Originally published in Sharpe's London Magazine: A Journal (T.B. Sharpe) vol.6 #29 (Mar 1848).


                The fair-haired morn is waking
                In beauty from on high,
                And the mountains are partaking
                Tn the radiance of the sky:
                Her smile, from Phocia's rugged pass,
                Caught by the azure sea,
                Is glowing on its breast of glass,
                And owned by every tree
                That bears upon its mournful cheek
                                                The tear of pearly dew,
                And weeps to think that rocky peak,
                That blushes now with rosy streak,
                Shall with devoted life-blood reek
                                                Of the noble and the true.

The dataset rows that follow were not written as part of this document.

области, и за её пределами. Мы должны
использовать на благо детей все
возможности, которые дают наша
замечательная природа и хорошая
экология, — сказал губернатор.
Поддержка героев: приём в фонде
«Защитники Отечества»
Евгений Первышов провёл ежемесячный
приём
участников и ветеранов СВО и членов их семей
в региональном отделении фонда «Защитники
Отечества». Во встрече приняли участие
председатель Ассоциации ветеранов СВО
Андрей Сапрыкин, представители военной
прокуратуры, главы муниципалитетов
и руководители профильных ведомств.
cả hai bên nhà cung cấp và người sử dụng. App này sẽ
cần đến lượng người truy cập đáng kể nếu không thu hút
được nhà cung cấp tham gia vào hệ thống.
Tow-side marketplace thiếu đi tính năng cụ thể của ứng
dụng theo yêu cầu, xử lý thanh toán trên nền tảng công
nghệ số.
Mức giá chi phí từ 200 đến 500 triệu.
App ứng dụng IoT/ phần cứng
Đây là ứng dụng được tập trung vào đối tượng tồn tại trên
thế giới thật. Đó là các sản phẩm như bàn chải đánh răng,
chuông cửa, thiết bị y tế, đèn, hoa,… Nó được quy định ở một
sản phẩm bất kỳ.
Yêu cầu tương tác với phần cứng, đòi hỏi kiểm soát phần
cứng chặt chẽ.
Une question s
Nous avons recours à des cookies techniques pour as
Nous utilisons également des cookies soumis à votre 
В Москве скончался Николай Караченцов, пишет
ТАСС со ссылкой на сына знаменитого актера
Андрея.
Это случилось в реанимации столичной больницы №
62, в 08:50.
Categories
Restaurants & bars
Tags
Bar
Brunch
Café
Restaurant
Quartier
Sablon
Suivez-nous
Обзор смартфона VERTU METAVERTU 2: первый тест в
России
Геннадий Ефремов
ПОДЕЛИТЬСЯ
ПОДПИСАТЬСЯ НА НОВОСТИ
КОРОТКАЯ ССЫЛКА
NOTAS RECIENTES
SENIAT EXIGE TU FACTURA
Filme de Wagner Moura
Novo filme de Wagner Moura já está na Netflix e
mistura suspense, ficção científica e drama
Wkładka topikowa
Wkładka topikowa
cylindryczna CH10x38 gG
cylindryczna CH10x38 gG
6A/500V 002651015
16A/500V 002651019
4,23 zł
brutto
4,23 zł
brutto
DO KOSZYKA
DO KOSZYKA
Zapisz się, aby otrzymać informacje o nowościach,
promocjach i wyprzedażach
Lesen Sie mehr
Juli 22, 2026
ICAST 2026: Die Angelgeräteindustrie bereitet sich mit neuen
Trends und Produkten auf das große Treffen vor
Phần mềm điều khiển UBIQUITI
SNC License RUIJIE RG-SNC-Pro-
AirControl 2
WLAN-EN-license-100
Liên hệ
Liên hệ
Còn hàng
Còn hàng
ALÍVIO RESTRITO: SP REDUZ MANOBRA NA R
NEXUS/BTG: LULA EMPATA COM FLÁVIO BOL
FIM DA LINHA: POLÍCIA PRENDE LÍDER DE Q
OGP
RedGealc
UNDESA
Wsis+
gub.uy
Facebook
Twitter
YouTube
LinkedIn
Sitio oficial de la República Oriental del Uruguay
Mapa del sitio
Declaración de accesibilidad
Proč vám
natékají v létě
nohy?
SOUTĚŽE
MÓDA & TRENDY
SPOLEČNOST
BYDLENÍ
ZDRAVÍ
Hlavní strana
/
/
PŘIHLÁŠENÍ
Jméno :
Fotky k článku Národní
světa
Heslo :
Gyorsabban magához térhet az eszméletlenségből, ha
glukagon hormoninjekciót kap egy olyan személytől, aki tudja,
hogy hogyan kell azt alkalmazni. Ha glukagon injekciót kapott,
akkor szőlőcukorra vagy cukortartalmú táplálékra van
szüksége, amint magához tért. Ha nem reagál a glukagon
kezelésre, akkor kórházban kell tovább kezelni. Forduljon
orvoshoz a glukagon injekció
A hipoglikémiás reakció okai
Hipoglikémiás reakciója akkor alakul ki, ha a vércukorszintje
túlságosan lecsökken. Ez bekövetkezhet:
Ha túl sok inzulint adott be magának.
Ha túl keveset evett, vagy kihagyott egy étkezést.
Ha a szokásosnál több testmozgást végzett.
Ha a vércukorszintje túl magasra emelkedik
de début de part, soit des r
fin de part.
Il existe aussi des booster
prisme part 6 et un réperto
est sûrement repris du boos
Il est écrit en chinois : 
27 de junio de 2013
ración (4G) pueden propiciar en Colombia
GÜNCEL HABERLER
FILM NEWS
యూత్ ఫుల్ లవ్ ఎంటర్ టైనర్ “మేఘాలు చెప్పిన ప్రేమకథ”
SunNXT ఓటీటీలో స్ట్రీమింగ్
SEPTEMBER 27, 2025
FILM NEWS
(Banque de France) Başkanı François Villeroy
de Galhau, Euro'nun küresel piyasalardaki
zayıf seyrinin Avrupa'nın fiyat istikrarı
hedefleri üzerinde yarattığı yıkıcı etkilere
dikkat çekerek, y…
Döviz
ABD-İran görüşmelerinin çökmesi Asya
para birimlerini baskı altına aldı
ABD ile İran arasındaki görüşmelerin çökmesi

                For steel-clad troops of Persia's king
                Are gathering round the glen,
                Ax hunters, ranged in deadly ring,
                Beset the lion's den.
                But as the forest monarch's spouse,
                With beating breast and frenzied eye,
                And cries that mountain echoes rouse,
                And move the rocks to sympathy,
                Dies fighting in her craggy den,
                Because she loves her young too well
                To yield to the fierce hunter's ken
                Where hidden in the rocks they dwell;
                So fights, his injured land to save
                                                From the disgrace of slavery,
                The Spartan chief,—and dares to brave
                The countless hosts of armed men,
                That like an ocean, wave on wave,
                Are entering now thy narrow glen,
                                                Thou long-loved hill of Thessaly!
                Flashes the chieftain's eye of fire,
                And quivers now his lip with ire;—
                                "Rather than live the Persian's slave,
                                Mountain! be thou our bloody grave—
                                Our long last home—Thermopylae!"
                Alas! alas! they perish
                Within that rocky pass,
                But Greece shall ever cherish
                Thy name, Leonidas!
                While transient years their shadows fling,
                As long as time rolls round,
                Thy name shall like trumpet ring,
                With spirit-stirring sound!
                And cold and dead his heart must be
                Who fires not at the thought
                How upon red Thermopylae
                Bravely and well they fought.
                The very winds that fan his grave,
                Sing the Spartan's funeral dirge,
                And the sad sea, with rolling wave,
                Throws on the pebbles his foam-crested surge.
                The mournful music of the trees
                Gently sounds the warrior's knell,
                And their dewy tears, as they wave in the breeze,
                Moisten the spot where Leonidas fell.